**** Textauszug
Heute ging es „nur“ 84km in die Universitätsstadt Chieti, die 15km von der Küste entfernt ist. Der historische Stadtkern liegt auf einem Hügel/ kleinen Berg. In der Stadt gab es 1940 nach Kriegseintritt des faschistischen Italiens für eine kurze Zeit ein Internierungslager für Jüd*innen und Ausländer*innen.
Um die Stadt zu erreichen, führt mich meine Navi abseits der Schnellstraße. Das Gefälle ist so extrem, dass ich mein Rad schieben muss. Immerhin muss die Höhe des Hügels/Berges von 330 m von 9 m über den Meeresspiegel aus in gut 2,5 km erreicht werden. Es hat Temperaturen von 41 Grad. Trotz der Hitze kommt mir der kalte Schweiß, meine Herzfrequenz erreicht extreme Höhen.


Die heutige Streckenführung ist wenig begeisternd. Nur selten bieten sich schöne Aussichten. An den Stränden ist es jedoch deutlich ruhiger und auch sonst scheint die Zeit ein wenig langsamer zu laufen.
Auf Grund fehlender „Ablenkung“ durch schöne Landschaften, suchen mich meine Schatten intensiver denn je heim. „Je heller das ICH-Ideal, umso dunkler die Schatten“, schreibt Verena Kast, Schülerin von C.G. Jung. Der Psychoanalytiker Dieter Funke meint, das ICH-Ideale durch Selbstoptimierungsstrategien zu Depressionen und Erschöpfung führen können. Kann mich in dieser Theorie wieder finden. Vom Rad abzusteigen, wird dabei zu einer richtiggehenden Befreiung.
********
**** Vorliegende Daten
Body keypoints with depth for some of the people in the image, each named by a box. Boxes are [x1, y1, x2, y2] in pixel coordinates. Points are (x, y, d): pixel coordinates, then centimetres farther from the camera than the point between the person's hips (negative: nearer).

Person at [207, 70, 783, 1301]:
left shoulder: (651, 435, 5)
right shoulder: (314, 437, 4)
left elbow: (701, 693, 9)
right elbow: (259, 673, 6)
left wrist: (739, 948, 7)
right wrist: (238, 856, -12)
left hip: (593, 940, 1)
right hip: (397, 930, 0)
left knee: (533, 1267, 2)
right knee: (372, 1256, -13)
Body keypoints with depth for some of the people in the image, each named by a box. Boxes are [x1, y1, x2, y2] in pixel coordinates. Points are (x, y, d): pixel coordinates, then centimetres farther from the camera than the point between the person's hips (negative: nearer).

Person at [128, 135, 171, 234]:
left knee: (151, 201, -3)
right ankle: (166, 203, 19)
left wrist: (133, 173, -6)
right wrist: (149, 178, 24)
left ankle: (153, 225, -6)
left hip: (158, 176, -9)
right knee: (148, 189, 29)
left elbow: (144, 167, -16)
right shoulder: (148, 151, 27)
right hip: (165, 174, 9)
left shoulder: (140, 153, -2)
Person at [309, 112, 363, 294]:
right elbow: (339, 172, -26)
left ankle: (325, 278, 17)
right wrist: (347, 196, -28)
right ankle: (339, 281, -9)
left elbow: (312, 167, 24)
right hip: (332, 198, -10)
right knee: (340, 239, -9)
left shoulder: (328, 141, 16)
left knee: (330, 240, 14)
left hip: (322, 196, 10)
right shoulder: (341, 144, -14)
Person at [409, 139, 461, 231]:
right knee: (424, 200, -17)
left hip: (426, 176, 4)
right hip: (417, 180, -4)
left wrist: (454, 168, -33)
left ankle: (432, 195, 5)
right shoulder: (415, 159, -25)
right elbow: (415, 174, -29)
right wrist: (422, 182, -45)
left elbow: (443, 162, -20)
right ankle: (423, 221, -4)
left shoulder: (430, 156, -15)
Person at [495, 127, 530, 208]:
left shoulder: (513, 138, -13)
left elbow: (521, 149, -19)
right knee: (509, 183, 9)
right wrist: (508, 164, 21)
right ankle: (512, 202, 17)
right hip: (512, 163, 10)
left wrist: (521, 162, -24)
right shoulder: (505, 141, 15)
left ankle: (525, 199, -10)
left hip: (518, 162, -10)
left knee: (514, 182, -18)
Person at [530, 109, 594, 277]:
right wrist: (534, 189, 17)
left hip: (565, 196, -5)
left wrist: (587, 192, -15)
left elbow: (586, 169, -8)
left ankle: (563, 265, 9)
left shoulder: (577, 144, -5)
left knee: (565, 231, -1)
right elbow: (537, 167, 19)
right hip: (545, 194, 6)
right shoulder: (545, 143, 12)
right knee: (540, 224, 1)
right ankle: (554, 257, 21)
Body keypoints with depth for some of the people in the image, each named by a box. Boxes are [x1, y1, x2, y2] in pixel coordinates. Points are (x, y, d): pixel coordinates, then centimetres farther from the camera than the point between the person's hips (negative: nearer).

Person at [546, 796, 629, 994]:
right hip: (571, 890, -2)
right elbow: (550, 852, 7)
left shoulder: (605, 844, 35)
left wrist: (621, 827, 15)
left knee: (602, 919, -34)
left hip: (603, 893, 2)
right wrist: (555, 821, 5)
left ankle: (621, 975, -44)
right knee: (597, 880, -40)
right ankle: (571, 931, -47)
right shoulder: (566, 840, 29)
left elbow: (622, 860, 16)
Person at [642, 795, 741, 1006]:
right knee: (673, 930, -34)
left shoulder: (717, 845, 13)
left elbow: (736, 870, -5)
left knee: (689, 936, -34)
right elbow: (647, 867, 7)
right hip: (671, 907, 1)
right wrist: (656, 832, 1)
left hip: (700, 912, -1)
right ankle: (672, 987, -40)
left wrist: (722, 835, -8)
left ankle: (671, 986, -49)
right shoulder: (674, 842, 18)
********
Arbeitsauftrag 1: Übertrage den Satz „Das Gefälle ist so extrem, dass ich mein Rad schieben muss.“ aus dem Textauszug ins Englische.
Arbeitsauftrag 2: Zähle alle Personen auf, die im Textauszug mit Namen genannt werden.
Arbeitsauftrag 3: Kopiere aus dem Textauszug wortgetreu die Stelle von „Heute ging es“ bis einschließlich „langsamer zu laufen.“.

Lösung 1: The gradient is so extreme that I have to push my bike.

Lösung 2: Verena Kast, C.G. Jung, Dieter Funke

Lösung 3:
Heute ging es „nur“ 84km in die Universitätsstadt Chieti, die 15km von der Küste entfernt ist. Der historische Stadtkern liegt auf einem Hügel/ kleinen Berg. In der Stadt gab es 1940 nach Kriegseintritt des faschistischen Italiens für eine kurze Zeit ein Internierungslager für Jüd*innen und Ausländer*innen.
Um die Stadt zu erreichen, führt mich meine Navi abseits der Schnellstraße. Das Gefälle ist so extrem, dass ich mein Rad schieben muss. Immerhin muss die Höhe des Hügels/Berges von 330 m von 9 m über den Meeresspiegel aus in gut 2,5 km erreicht werden. Es hat Temperaturen von 41 Grad. Trotz der Hitze kommt mir der kalte Schweiß, meine Herzfrequenz erreicht extreme Höhen.


Die heutige Streckenführung ist wenig begeisternd. Nur selten bieten sich schöne Aussichten. An den Stränden ist es jedoch deutlich ruhiger und auch sonst scheint die Zeit ein wenig langsamer zu laufen.